The results of the latest ARCH/NFA Welfare Reform survey were published on 25 July 2017 in our report 'Pause for thought'.


Following publication of our report which highlighted significant concerns about the impact of the Government's welfare reforms on tenants and local authority landlords we met with the National Audit Office (NAO) on 16 August, at their invitation, to discuss our findings in more detail.


The Department for Work & Pensions (DWP) is due to increase the pace of roll-out of Universal Credit from October 2017, so that full service will be available to new claimants in all jobcentres by September 2018. The Department then plans to transfer existing claimants to Universal Credit by March 2022.


Universal Credit is a single benefit for working age people both in and out of work, which replaces six existing means-tested benefits and tax credits. It is available to all eligible claimants through the Universal Credit full service.


In our report on the findings of our latest welfare reform survey we voiced strong concerns at the Government's plans to accelerate the roll out of Universal Credit and called on Government to pause the roll out of Universal Credit until some of the issues identified in our report are resolved.


The NAO have launched a study to examine whether the DWP is on course to deliver Universal Credit in accordance with its plans. The Study will also assess whether there are early signs that Universal Credit is delivering its objectives, and what impact it is having both on claimants and on local authorities, housing associations, landlords and other stakeholders. Details of the NAO study are available on the NAO website.


This study follows two previous NAO reports: Universal Credit: early progress (September 2013) and Universal Credit: progress update (November 2014).


If ARCH members would like to provide evidence for the NAO study they can do so by email to the study team on putting the study title in the subject line.


ARCH has also been contacted by Parliamentary Officials following our submission earlier this year to the Work and Pensions Committee's inquiry on Universal Credit.

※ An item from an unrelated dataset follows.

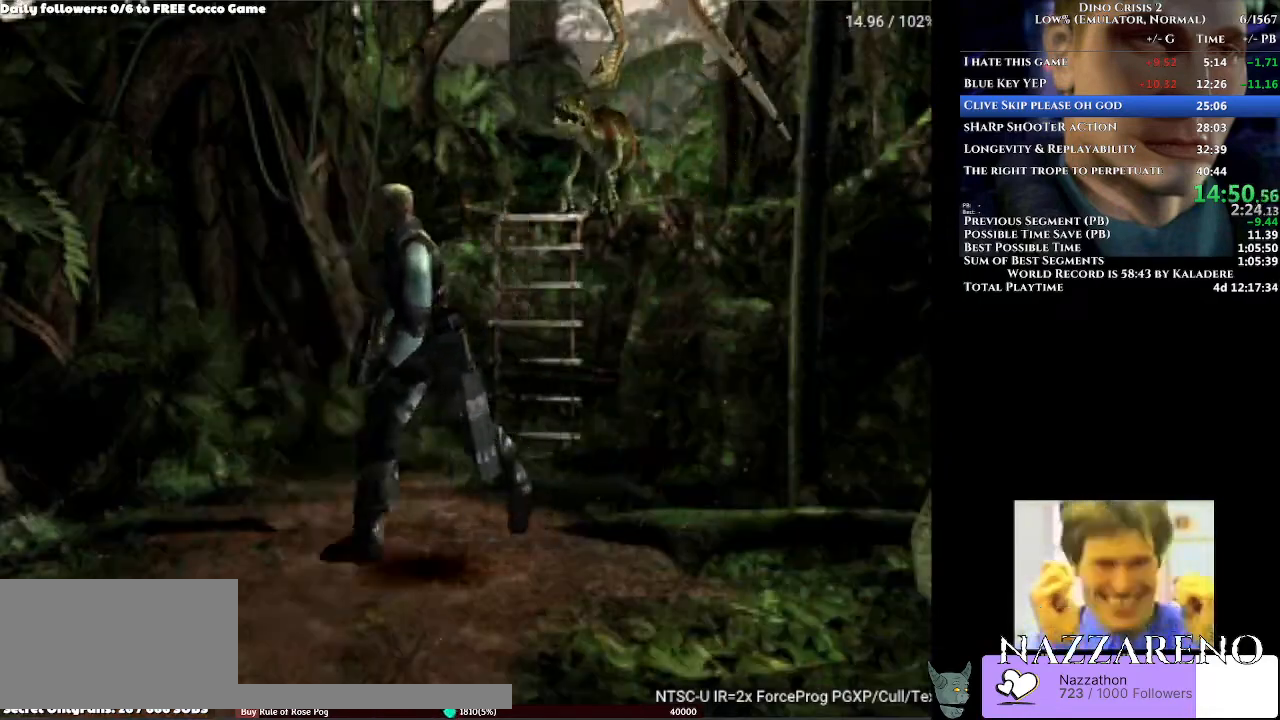
Gameplay with a controller (Xbox layout); each line is a JSON object with the inputs held at the frame after it. "events" lists button and stick changes between this image and that frame as [ms after this image, input, new state], when the widget could be followed in between. Not read: L2 L3 R2 R3.
{"buttons": ["A", "DPAD_UP"], "left_stick": "center", "right_stick": "center", "events": [[167, "DPAD_LEFT", "up"]]}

Due to the dissolution of Parliament in May 2017, the Committee did not publish a report on this inquiry. It did, however, write to the previous Secretary of State for Work and Pensions highlighting substantial and widely-shared concerns raised in written and oral evidence about Universal Credit's operation and the impact of the accelerated rollout from October. We understand that when the new Committee is fully appointed and convened in September/October, they may well want to revisit UC.


It will be for the new Committee decide whether to conduct further work on UC, the nature of any such work and whether to publish submissions as evidence, however ARCH & the NFA have submitted a copy of our latest report to Parliamentary officials.


ARCH Chief Executive John Bibby comments:


"The fact that we are being approached by the National Audit Office and Parliamentary officials supporting the Work & Pensions Committee is evidence of ARCH' growing influence on the national policy agenda and a testament to the quality of the work we have done with the support of our members in producing Pause for Thought - the latest in our series of reports on the impact of welfare reform on tenants and local authority landlords."